In a question-and-answer session afterward, he addressed a concern among many collegians: repaying student loans. He told the audience, mostly students, not to succumb to the anxiety of future loan repayments but to focus on getting a good education here and now, which is why they came to a university such as Wright State.
Sankhadip Bhadra, a second-year biomedical sciences Ph.D. student who was in the audience, said afterward he was comforted by Gandhi’s suggestion about focusing on education and gaining knowledge now.
“Wright State has such a big population of students from India studying over here to escape the oppressive educational system in India that doesn’t allow them to flourish,” Gandhi told local media members following his lecture.
He also lauded educational institutions in the United States like Wright State.
“Because of the importance they put on the student.
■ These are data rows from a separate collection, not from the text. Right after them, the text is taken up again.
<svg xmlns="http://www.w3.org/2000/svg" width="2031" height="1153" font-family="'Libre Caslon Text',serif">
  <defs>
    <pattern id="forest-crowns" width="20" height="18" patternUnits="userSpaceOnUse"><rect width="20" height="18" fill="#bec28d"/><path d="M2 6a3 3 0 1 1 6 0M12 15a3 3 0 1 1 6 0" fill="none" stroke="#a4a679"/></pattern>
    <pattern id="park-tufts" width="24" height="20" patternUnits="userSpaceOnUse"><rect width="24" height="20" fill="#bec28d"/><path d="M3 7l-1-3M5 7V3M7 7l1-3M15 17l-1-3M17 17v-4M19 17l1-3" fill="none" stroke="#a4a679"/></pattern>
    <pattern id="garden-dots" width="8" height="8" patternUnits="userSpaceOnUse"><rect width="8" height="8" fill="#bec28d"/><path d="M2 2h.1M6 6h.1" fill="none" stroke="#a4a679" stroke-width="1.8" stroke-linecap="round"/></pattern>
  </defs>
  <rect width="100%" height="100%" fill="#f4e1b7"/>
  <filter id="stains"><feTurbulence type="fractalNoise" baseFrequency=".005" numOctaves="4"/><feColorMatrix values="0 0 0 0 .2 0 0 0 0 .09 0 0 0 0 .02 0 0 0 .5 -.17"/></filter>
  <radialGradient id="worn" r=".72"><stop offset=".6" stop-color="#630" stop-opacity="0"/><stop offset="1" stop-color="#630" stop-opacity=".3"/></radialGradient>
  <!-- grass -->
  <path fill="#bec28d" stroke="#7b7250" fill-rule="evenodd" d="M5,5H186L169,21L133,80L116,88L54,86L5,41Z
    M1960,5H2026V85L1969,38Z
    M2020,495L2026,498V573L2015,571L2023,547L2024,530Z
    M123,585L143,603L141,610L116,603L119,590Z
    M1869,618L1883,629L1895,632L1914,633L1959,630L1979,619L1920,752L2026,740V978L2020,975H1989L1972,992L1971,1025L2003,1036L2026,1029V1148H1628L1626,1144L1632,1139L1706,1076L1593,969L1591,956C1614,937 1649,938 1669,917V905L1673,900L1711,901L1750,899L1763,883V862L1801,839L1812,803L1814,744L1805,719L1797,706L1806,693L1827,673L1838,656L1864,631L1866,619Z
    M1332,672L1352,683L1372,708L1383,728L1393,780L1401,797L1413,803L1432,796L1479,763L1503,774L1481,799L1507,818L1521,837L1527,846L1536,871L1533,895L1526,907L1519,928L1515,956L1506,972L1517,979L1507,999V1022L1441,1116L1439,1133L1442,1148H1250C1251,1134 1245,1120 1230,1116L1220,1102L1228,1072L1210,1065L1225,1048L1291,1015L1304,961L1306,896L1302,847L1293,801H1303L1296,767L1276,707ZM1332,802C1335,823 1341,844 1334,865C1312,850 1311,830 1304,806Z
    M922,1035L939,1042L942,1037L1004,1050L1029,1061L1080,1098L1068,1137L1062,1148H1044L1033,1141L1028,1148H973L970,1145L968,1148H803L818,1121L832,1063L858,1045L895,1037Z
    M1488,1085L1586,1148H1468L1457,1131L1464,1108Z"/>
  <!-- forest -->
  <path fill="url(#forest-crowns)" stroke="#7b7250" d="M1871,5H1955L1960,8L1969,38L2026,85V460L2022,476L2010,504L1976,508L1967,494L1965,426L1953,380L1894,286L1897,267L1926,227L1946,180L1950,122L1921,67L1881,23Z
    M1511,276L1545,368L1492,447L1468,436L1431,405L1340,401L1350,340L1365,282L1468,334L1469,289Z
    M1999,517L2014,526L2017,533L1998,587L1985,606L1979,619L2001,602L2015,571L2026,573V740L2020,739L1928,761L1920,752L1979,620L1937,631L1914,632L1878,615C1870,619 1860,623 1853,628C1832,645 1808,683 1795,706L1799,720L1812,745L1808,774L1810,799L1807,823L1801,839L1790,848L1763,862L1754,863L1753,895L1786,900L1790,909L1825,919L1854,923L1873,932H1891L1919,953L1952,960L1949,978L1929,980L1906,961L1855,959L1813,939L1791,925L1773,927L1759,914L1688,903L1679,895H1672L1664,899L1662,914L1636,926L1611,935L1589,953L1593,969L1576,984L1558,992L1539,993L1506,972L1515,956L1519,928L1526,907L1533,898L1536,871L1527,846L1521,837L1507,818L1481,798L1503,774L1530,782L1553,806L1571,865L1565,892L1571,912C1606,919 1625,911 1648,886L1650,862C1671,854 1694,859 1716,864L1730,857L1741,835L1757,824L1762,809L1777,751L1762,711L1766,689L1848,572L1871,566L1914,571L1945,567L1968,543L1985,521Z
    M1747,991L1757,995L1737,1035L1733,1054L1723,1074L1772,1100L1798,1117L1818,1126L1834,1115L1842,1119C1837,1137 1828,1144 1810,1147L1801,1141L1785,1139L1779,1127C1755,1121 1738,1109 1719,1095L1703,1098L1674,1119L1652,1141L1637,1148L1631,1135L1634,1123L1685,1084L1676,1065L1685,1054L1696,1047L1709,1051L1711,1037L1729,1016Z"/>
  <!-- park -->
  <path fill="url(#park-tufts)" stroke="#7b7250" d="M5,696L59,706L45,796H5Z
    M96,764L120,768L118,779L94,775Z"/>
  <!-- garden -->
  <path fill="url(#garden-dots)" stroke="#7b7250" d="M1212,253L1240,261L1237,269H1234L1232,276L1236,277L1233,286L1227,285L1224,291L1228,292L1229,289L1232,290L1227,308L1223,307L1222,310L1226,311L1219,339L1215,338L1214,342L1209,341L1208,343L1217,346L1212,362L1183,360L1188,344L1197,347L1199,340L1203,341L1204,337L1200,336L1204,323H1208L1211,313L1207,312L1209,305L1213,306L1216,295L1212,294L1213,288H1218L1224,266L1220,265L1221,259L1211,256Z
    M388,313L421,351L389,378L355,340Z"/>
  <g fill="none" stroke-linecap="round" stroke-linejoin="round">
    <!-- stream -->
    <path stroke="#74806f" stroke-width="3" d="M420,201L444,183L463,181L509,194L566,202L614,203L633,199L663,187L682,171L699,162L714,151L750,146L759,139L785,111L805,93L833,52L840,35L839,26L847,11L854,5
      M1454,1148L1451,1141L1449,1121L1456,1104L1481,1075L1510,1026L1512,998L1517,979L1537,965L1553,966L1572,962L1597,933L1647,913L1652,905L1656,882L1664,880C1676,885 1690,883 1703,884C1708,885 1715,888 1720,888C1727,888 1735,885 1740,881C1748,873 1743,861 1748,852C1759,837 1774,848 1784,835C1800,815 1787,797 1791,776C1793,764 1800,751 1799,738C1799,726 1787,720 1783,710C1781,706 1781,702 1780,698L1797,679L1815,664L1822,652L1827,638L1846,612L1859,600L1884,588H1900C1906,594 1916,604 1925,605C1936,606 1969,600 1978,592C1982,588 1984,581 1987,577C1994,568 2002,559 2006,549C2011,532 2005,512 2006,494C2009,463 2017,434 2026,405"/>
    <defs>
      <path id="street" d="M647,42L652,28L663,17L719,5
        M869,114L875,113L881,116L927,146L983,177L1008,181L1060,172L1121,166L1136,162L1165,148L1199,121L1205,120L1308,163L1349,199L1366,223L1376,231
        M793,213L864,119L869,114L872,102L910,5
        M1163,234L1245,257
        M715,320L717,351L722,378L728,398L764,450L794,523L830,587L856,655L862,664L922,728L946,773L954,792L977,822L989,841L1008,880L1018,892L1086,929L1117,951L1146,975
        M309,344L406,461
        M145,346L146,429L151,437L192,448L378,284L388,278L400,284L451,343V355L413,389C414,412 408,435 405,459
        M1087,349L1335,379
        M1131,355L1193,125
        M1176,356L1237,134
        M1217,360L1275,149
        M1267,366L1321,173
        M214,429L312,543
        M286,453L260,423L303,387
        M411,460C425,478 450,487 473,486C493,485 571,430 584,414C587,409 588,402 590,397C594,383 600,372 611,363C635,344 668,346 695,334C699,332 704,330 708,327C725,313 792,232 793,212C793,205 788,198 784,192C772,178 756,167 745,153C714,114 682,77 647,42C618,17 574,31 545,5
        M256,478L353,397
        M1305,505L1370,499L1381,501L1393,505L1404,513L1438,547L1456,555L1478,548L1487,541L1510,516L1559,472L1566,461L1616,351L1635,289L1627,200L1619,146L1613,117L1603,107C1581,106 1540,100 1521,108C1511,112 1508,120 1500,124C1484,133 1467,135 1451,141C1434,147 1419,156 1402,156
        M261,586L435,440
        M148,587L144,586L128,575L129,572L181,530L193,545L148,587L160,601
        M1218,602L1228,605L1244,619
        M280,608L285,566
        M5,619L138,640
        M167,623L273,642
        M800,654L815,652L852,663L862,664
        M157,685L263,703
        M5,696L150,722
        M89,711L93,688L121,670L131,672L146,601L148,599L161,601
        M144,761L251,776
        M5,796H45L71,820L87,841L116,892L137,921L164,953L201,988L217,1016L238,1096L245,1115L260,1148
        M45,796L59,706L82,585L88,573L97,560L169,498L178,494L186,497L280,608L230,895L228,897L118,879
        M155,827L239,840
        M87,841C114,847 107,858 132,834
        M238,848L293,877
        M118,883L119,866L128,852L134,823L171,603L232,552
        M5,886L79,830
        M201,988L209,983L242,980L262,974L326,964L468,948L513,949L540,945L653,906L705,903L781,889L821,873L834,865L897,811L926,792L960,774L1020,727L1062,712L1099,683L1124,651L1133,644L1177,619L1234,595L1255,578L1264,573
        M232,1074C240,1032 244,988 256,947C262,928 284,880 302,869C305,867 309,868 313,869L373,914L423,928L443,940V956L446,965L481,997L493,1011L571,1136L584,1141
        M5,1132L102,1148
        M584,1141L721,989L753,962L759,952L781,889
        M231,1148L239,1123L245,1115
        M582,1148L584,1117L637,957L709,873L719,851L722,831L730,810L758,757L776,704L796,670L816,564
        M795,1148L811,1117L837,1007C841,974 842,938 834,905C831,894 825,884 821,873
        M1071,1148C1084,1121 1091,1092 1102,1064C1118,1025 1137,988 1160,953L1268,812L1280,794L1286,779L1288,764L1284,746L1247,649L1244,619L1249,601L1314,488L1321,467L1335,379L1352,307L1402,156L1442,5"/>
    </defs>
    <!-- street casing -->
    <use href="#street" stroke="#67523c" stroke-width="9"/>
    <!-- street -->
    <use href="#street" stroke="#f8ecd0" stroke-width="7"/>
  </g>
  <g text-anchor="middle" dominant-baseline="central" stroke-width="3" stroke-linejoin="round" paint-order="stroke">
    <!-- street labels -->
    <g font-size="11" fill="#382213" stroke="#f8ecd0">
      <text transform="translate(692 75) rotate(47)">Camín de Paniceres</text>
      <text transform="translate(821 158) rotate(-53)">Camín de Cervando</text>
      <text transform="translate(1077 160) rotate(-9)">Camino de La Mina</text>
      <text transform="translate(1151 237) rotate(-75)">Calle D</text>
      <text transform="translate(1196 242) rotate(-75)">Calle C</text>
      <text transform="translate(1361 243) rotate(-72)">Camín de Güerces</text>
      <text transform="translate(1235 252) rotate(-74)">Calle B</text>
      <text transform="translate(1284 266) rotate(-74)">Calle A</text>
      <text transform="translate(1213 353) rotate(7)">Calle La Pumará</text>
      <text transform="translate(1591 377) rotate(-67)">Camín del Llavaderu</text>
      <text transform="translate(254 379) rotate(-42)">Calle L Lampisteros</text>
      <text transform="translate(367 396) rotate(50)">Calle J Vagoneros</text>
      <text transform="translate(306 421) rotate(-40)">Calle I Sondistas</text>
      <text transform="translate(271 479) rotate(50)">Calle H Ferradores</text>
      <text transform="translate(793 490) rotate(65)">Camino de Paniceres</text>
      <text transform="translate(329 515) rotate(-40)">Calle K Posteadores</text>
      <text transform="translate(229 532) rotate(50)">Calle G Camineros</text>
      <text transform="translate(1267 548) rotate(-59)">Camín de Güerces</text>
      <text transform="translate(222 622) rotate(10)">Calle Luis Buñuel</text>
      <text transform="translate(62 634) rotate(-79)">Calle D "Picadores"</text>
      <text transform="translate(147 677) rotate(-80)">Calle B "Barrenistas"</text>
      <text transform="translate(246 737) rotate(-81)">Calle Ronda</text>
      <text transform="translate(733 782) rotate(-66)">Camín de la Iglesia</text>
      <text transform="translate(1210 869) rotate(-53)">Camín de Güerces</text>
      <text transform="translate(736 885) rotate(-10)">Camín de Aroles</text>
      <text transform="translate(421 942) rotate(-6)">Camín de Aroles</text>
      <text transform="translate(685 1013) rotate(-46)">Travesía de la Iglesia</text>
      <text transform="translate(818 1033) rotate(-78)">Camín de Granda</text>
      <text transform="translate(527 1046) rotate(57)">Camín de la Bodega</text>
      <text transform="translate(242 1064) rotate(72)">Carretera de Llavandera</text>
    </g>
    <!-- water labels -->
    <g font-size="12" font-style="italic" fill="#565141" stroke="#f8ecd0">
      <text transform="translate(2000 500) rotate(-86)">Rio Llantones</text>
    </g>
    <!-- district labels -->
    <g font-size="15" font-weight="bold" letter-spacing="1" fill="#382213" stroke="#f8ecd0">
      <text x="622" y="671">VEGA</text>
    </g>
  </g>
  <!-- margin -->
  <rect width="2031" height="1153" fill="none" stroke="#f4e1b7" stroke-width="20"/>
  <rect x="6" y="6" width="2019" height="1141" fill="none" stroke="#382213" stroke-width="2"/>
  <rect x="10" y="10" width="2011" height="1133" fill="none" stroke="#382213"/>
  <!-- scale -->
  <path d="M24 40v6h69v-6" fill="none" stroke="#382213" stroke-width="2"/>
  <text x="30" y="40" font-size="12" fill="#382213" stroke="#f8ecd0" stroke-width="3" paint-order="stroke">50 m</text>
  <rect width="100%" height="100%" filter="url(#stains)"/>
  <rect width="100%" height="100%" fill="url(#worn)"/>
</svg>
In India, it doesn’t happen that way,” he said, adding that it takes a heavy toll on Indian students.
Gandhi’s lecture was well-received.
“I was excited to see him and meet him and hear about the Gandhi legacy,” Rajan Hirani, a 2023 graduate, said. “It was a wonderful experience.”
“The great thing about this event was that Wright State brought a world-renowned humanitarian to our campus,” said Iwona Goodrich, a graduate public health student. “I felt an overwhelming sense of gratitude for being involved with this wonderful experience.”
Gandhi spent the rest of his day on the Dayton Campus visiting with Wright State administrators, staff and students.
Since his arrival in the Dayton area on Jan. 19, he visited several places of history and interest in the Dayton area, including the International Peace Museum, Wright brothers and Paul Laurence Dunbar sites, and the National Museum of the U.S. Air Force.
“Dayton has been nice, despite the weather and the cold,” Gandhi said. “The experience has been very nice.”
His lasting message is that each person can make a positive difference.
“Just do whatever you can. Nothing you do is insignificant,” he said.